Commonly used anaesthetic alters mouse brains

Study adds to concerns over drug link to Alzheimer's.

Michael Hopkin



Breathe deep: inhaled anaesthetics can do funny things to mouse brains.

Corbis
Exposure to widely used anaesthetic drugs increases production of a brain protein thought to cause Alzheimer's disease, a study of mice has shown. The research feeds concern that general anaesthesia may be linked to dementia in humans.

Inhaled doses of halothane, one of a class of drugs called volatile anaesthetics, increase the amount of a protein called amyloid beta in mouse brains, researchers at the University of Pennsylvania in Philadelphia have found.

Some 60 million people worldwide are given volatile anaesthetics each year.
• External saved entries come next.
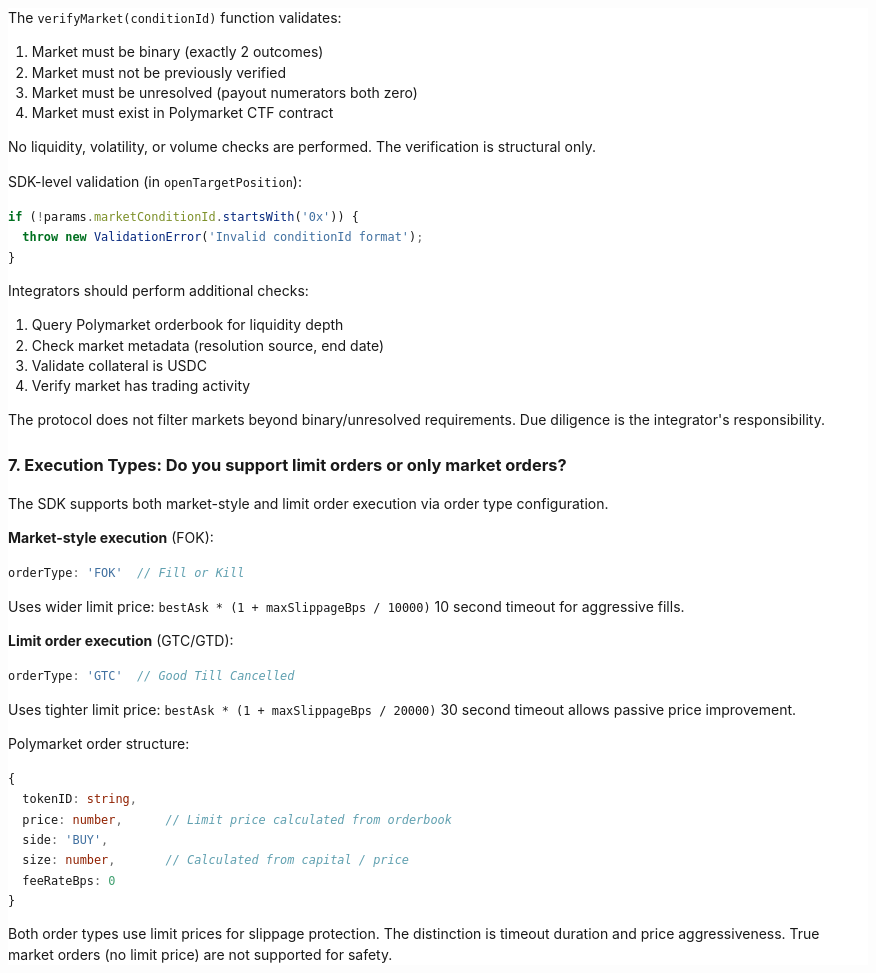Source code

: The `verifyMarket(conditionId)` function validates:

1. Market must be binary (exactly 2 outcomes)
2. Market must not be previously verified
3. Market must be unresolved (payout numerators both zero)
4. Market must exist in Polymarket CTF contract

No liquidity, volatility, or volume checks are performed. The verification is structural only.

SDK-level validation (in `openTargetPosition`):
```typescript
if (!params.marketConditionId.startsWith('0x')) {
  throw new ValidationError('Invalid conditionId format');
}
```

Integrators should perform additional checks:
1. Query Polymarket orderbook for liquidity depth
2. Check market metadata (resolution source, end date)
3. Validate collateral is USDC
4. Verify market has trading activity

The protocol does not filter markets beyond binary/unresolved requirements. Due diligence is the integrator's responsibility.

### 7. Execution Types: Do you support limit orders or only market orders?

The SDK supports both market-style and limit order execution via order type configuration.

**Market-style execution** (FOK):
```typescript
orderType: 'FOK'  // Fill or Kill
```
Uses wider limit price: `bestAsk * (1 + maxSlippageBps / 10000)`
10 second timeout for aggressive fills.

**Limit order execution** (GTC/GTD):
```typescript
orderType: 'GTC'  // Good Till Cancelled
```
Uses tighter limit price: `bestAsk * (1 + maxSlippageBps / 20000)`
30 second timeout allows passive price improvement.

Polymarket order structure:
```typescript
{
  tokenID: string,
  price: number,      // Limit price calculated from orderbook
  side: 'BUY',
  size: number,       // Calculated from capital / price
  feeRateBps: 0
}
```

Both order types use limit prices for slippage protection. The distinction is timeout duration and price aggressiveness. True market orders (no limit price) are not supported for safety.
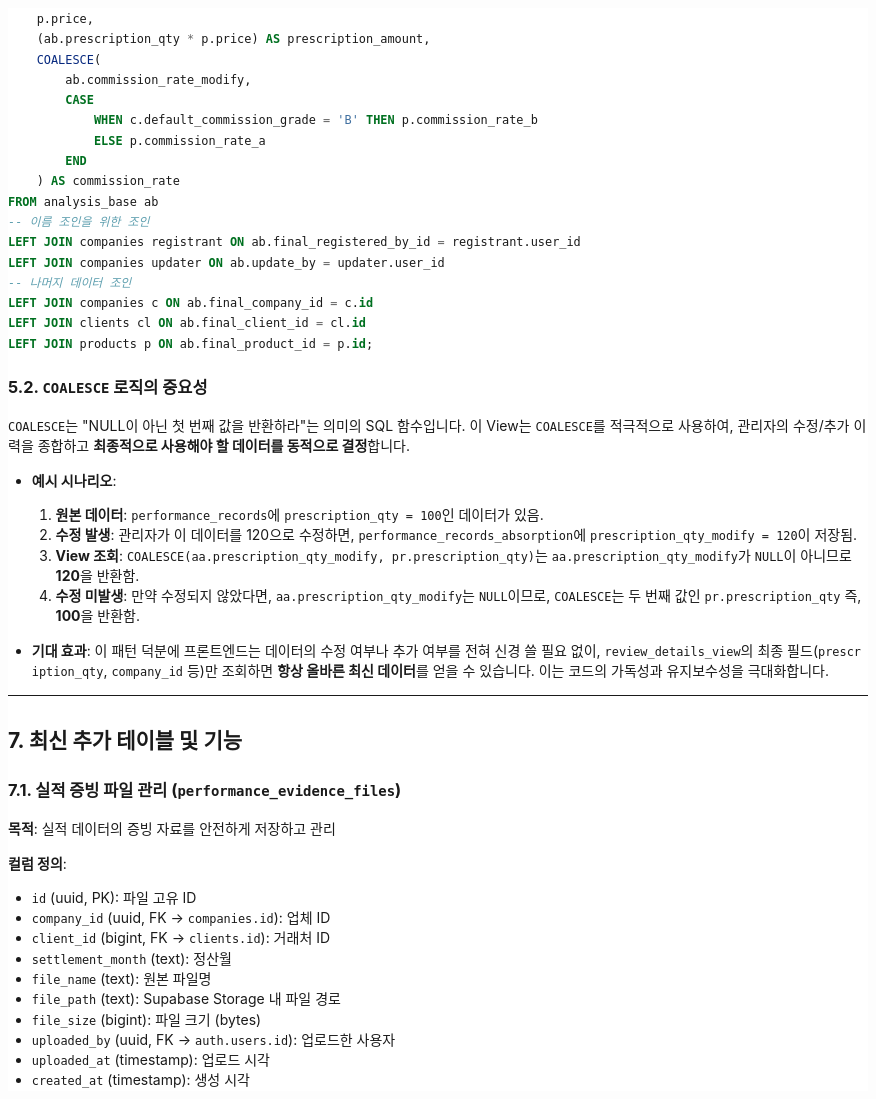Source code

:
 ```sql
    p.price,
    (ab.prescription_qty * p.price) AS prescription_amount,
    COALESCE(
        ab.commission_rate_modify,
        CASE
            WHEN c.default_commission_grade = 'B' THEN p.commission_rate_b
            ELSE p.commission_rate_a
        END
    ) AS commission_rate
FROM analysis_base ab
-- 이름 조인을 위한 조인
LEFT JOIN companies registrant ON ab.final_registered_by_id = registrant.user_id
LEFT JOIN companies updater ON ab.update_by = updater.user_id
-- 나머지 데이터 조인
LEFT JOIN companies c ON ab.final_company_id = c.id
LEFT JOIN clients cl ON ab.final_client_id = cl.id
LEFT JOIN products p ON ab.final_product_id = p.id;
```

### 5.2. `COALESCE` 로직의 중요성

`COALESCE`는 "NULL이 아닌 첫 번째 값을 반환하라"는 의미의 SQL 함수입니다. 이 View는 `COALESCE`를 적극적으로 사용하여, 관리자의 수정/추가 이력을 종합하고 **최종적으로 사용해야 할 데이터를 동적으로 결정**합니다.

-   **예시 시나리오**:
    1.  **원본 데이터**: `performance_records`에 `prescription_qty = 100`인 데이터가 있음.
    2.  **수정 발생**: 관리자가 이 데이터를 120으로 수정하면, `performance_records_absorption`에 `prescription_qty_modify = 120`이 저장됨.
    3.  **View 조회**: `COALESCE(aa.prescription_qty_modify, pr.prescription_qty)`는 `aa.prescription_qty_modify`가 `NULL`이 아니므로 **120**을 반환함.
    4.  **수정 미발생**: 만약 수정되지 않았다면, `aa.prescription_qty_modify`는 `NULL`이므로, `COALESCE`는 두 번째 값인 `pr.prescription_qty` 즉, **100**을 반환함.

-   **기대 효과**: 이 패턴 덕분에 프론트엔드는 데이터의 수정 여부나 추가 여부를 전혀 신경 쓸 필요 없이, `review_details_view`의 최종 필드(`prescription_qty`, `company_id` 등)만 조회하면 **항상 올바른 최신 데이터**를 얻을 수 있습니다. 이는 코드의 가독성과 유지보수성을 극대화합니다. 

---

## 7. 최신 추가 테이블 및 기능

### 7.1. 실적 증빙 파일 관리 (`performance_evidence_files`)

**목적**: 실적 데이터의 증빙 자료를 안전하게 저장하고 관리

**컬럼 정의**:
- `id` (uuid, PK): 파일 고유 ID
- `company_id` (uuid, FK -> `companies.id`): 업체 ID
- `client_id` (bigint, FK -> `clients.id`): 거래처 ID
- `settlement_month` (text): 정산월
- `file_name` (text): 원본 파일명
- `file_path` (text): Supabase Storage 내 파일 경로
- `file_size` (bigint): 파일 크기 (bytes)
- `uploaded_by` (uuid, FK -> `auth.users.id`): 업로드한 사용자
- `uploaded_at` (timestamp): 업로드 시각
- `created_at` (timestamp): 생성 시각
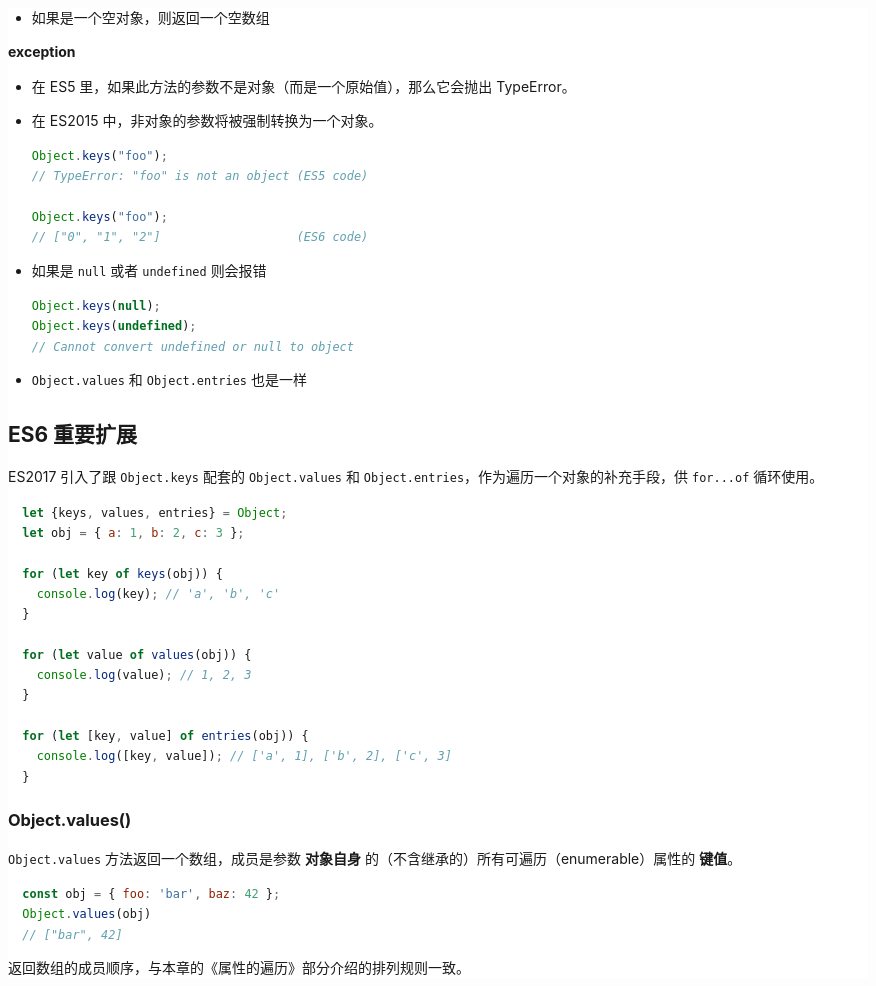 - 如果是一个空对象，则返回一个空数组

**exception**

+ 在 ES5 里，如果此方法的参数不是对象（而是一个原始值），那么它会抛出 TypeError。
+ 在 ES2015 中，非对象的参数将被强制转换为一个对象。

  ```js
  Object.keys("foo");
  // TypeError: "foo" is not an object (ES5 code)
  
  Object.keys("foo");
  // ["0", "1", "2"]                   (ES6 code)
  ```

+ 如果是 `null` 或者 `undefined` 则会报错

  ```js
  Object.keys(null);
  Object.keys(undefined);
  // Cannot convert undefined or null to object
  ```

+ `Object.values` 和 `Object.entries` 也是一样

## ES6 重要扩展

ES2017 引入了跟 `Object.keys` 配套的 `Object.values` 和 `Object.entries`，作为遍历一个对象的补充手段，供 `for...of` 循环使用。

```javascript
  let {keys, values, entries} = Object;
  let obj = { a: 1, b: 2, c: 3 };
  
  for (let key of keys(obj)) {
    console.log(key); // 'a', 'b', 'c'
  }
  
  for (let value of values(obj)) {
    console.log(value); // 1, 2, 3
  }
  
  for (let [key, value] of entries(obj)) {
    console.log([key, value]); // ['a', 1], ['b', 2], ['c', 3]
  }
```

### Object.values()

`Object.values` 方法返回一个数组，成员是参数 **对象自身** 的（不含继承的）所有可遍历（enumerable）属性的 **键值**。

```javascript
  const obj = { foo: 'bar', baz: 42 };
  Object.values(obj)
  // ["bar", 42]
```

返回数组的成员顺序，与本章的《属性的遍历》部分介绍的排列规则一致。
The drugs are known to cause 'post-operative cognitive decline' in many cases, which can last for days, weeks or years.

If these drugs boost production of amyloid beta, they may also be linked to long-term dementias such as Alzheimer's. The brains of Alzheimer's patients contain high levels of amyloid beta, although the molecule's links with disease are still unknown.

There are no data on whether the effect occurs in humans. Until such information is gathered, it will be difficult to say whether anaesthetists should stop using volatile anaesthetics, including halothane and the related isoflurane, the most widely used of the group.

Nevertheless, it adds to a growing pool of evidence that these drugs can damage the brain. "This creates a little more concern than before," says Roderic Eckenhoff, one of the researchers, who report the study in Neurobiology of Aging1. "But if you need surgery you should get your surgery."